→ **Exercise description**:
An exact restatement of every record is required.

→ **Data provided**:
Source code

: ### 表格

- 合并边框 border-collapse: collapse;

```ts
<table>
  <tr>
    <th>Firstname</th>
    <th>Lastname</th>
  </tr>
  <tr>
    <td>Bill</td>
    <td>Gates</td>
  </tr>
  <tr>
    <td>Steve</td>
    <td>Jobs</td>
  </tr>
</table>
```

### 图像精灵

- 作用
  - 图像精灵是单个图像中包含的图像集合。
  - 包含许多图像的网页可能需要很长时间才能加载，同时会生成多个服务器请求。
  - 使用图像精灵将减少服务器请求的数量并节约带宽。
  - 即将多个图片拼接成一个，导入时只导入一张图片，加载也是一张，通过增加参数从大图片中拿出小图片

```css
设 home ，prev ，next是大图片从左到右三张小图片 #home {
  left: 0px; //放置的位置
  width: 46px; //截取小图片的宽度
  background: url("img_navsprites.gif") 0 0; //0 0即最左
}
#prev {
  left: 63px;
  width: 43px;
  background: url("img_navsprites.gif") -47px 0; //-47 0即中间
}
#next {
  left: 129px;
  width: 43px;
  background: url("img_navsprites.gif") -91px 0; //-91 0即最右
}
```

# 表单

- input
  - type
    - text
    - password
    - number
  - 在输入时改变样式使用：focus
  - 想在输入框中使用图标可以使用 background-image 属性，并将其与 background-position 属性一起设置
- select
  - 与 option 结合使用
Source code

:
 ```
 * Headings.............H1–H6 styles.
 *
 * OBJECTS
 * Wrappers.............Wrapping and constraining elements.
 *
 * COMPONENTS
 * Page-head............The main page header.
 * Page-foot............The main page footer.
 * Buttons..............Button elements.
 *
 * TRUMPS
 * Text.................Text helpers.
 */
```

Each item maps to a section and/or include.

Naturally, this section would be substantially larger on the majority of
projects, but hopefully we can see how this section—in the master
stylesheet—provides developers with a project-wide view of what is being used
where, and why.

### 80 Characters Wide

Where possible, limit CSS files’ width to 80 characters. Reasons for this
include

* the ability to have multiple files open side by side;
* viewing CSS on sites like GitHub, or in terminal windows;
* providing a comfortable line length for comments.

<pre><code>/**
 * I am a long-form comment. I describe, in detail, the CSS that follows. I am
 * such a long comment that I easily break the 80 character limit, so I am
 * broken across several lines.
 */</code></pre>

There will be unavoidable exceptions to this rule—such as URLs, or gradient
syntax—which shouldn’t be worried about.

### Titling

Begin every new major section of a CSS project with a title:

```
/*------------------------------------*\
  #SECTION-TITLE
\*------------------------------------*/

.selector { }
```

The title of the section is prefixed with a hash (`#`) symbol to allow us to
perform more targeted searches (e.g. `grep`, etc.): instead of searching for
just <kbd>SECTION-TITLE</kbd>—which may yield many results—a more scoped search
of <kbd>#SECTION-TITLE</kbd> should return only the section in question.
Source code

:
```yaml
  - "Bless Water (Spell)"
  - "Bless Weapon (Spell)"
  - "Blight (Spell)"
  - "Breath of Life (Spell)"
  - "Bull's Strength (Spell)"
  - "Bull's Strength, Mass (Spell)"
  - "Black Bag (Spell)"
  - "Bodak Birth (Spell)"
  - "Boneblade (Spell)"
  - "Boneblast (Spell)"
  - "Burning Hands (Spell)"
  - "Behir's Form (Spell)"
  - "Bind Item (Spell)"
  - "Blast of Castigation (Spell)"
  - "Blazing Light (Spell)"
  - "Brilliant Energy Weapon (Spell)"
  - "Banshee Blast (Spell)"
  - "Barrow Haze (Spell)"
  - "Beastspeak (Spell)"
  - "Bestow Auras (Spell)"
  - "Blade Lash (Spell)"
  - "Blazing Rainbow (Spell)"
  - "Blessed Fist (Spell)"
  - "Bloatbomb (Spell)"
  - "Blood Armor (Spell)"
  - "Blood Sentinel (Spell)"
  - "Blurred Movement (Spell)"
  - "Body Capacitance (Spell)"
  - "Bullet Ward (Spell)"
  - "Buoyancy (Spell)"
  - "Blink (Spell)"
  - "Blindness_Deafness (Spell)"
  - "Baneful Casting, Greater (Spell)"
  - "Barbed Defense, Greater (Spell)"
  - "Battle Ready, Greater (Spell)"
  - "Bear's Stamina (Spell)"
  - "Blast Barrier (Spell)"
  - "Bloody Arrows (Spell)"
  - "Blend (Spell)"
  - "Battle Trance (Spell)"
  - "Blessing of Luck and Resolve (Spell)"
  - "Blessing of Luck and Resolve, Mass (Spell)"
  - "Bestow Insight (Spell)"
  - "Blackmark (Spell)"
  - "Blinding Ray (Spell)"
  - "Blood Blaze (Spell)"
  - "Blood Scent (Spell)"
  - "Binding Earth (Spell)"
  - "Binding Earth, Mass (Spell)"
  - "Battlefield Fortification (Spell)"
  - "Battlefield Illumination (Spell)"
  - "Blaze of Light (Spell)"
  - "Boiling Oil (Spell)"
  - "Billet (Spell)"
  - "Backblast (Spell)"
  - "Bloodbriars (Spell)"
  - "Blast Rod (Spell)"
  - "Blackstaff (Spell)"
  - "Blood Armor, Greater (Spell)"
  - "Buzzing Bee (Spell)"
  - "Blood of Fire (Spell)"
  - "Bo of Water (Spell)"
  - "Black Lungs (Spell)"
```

→ **Exercise response**:
Source code

: ### 表格

- 合并边框 border-collapse: collapse;

```ts
<table>
  <tr>
    <th>Firstname</th>
    <th>Lastname</th>
  </tr>
  <tr>
    <td>Bill</td>
    <td>Gates</td>
  </tr>
  <tr>
    <td>Steve</td>
    <td>Jobs</td>
  </tr>
</table>
```

### 图像精灵

- 作用
  - 图像精灵是单个图像中包含的图像集合。
  - 包含许多图像的网页可能需要很长时间才能加载，同时会生成多个服务器请求。
  - 使用图像精灵将减少服务器请求的数量并节约带宽。
  - 即将多个图片拼接成一个，导入时只导入一张图片，加载也是一张，通过增加参数从大图片中拿出小图片

```css
设 home ，prev ，next是大图片从左到右三张小图片 #home {
  left: 0px; //放置的位置
  width: 46px; //截取小图片的宽度
  background: url("img_navsprites.gif") 0 0; //0 0即最左
}
#prev {
  left: 63px;
  width: 43px;
  background: url("img_navsprites.gif") -47px 0; //-47 0即中间
}
#next {
  left: 129px;
  width: 43px;
  background: url("img_navsprites.gif") -91px 0; //-91 0即最右
}
```

# 表单

- input
  - type
    - text
    - password
    - number
  - 在输入时改变样式使用：focus
  - 想在输入框中使用图标可以使用 background-image 属性，并将其与 background-position 属性一起设置
- select
  - 与 option 结合使用
Source code

:
 ```
 * Headings.............H1–H6 styles.
 *
 * OBJECTS
 * Wrappers.............Wrapping and constraining elements.
 *
 * COMPONENTS
 * Page-head............The main page header.
 * Page-foot............The main page footer.
 * Buttons..............Button elements.
 *
 * TRUMPS
 * Text.................Text helpers.
 */
```

Each item maps to a section and/or include.

Naturally, this section would be substantially larger on the majority of
projects, but hopefully we can see how this section—in the master
stylesheet—provides developers with a project-wide view of what is being used
where, and why.

### 80 Characters Wide

Where possible, limit CSS files’ width to 80 characters. Reasons for this
include

* the ability to have multiple files open side by side;
* viewing CSS on sites like GitHub, or in terminal windows;
* providing a comfortable line length for comments.

<pre><code>/**
 * I am a long-form comment. I describe, in detail, the CSS that follows. I am
 * such a long comment that I easily break the 80 character limit, so I am
 * broken across several lines.
 */</code></pre>

There will be unavoidable exceptions to this rule—such as URLs, or gradient
syntax—which shouldn’t be worried about.

### Titling

Begin every new major section of a CSS project with a title:

```
/*------------------------------------*\
  #SECTION-TITLE
\*------------------------------------*/

.selector { }
```

The title of the section is prefixed with a hash (`#`) symbol to allow us to
perform more targeted searches (e.g. `grep`, etc.): instead of searching for
just <kbd>SECTION-TITLE</kbd>—which may yield many results—a more scoped search
of <kbd>#SECTION-TITLE</kbd> should return only the section in question.
Source code

:
```yaml
  - "Bless Water (Spell)"
  - "Bless Weapon (Spell)"
  - "Blight (Spell)"
  - "Breath of Life (Spell)"
  - "Bull's Strength (Spell)"
  - "Bull's Strength, Mass (Spell)"
  - "Black Bag (Spell)"
  - "Bodak Birth (Spell)"
  - "Boneblade (Spell)"
  - "Boneblast (Spell)"
  - "Burning Hands (Spell)"
  - "Behir's Form (Spell)"
  - "Bind Item (Spell)"
  - "Blast of Castigation (Spell)"
  - "Blazing Light (Spell)"
  - "Brilliant Energy Weapon (Spell)"
  - "Banshee Blast (Spell)"
  - "Barrow Haze (Spell)"
  - "Beastspeak (Spell)"
  - "Bestow Auras (Spell)"
  - "Blade Lash (Spell)"
  - "Blazing Rainbow (Spell)"
  - "Blessed Fist (Spell)"
  - "Bloatbomb (Spell)"
  - "Blood Armor (Spell)"
  - "Blood Sentinel (Spell)"
  - "Blurred Movement (Spell)"
  - "Body Capacitance (Spell)"
  - "Bullet Ward (Spell)"
  - "Buoyancy (Spell)"
  - "Blink (Spell)"
  - "Blindness_Deafness (Spell)"
  - "Baneful Casting, Greater (Spell)"
  - "Barbed Defense, Greater (Spell)"
  - "Battle Ready, Greater (Spell)"
  - "Bear's Stamina (Spell)"
  - "Blast Barrier (Spell)"
  - "Bloody Arrows (Spell)"
  - "Blend (Spell)"
  - "Battle Trance (Spell)"
  - "Blessing of Luck and Resolve (Spell)"
  - "Blessing of Luck and Resolve, Mass (Spell)"
  - "Bestow Insight (Spell)"
  - "Blackmark (Spell)"
  - "Blinding Ray (Spell)"
  - "Blood Blaze (Spell)"
  - "Blood Scent (Spell)"
  - "Binding Earth (Spell)"
  - "Binding Earth, Mass (Spell)"
  - "Battlefield Fortification (Spell)"
  - "Battlefield Illumination (Spell)"
  - "Blaze of Light (Spell)"
  - "Boiling Oil (Spell)"
  - "Billet (Spell)"
  - "Backblast (Spell)"
  - "Bloodbriars (Spell)"
  - "Blast Rod (Spell)"
  - "Blackstaff (Spell)"
  - "Blood Armor, Greater (Spell)"
  - "Buzzing Bee (Spell)"
  - "Blood of Fire (Spell)"
  - "Bo of Water (Spell)"
  - "Black Lungs (Spell)"
```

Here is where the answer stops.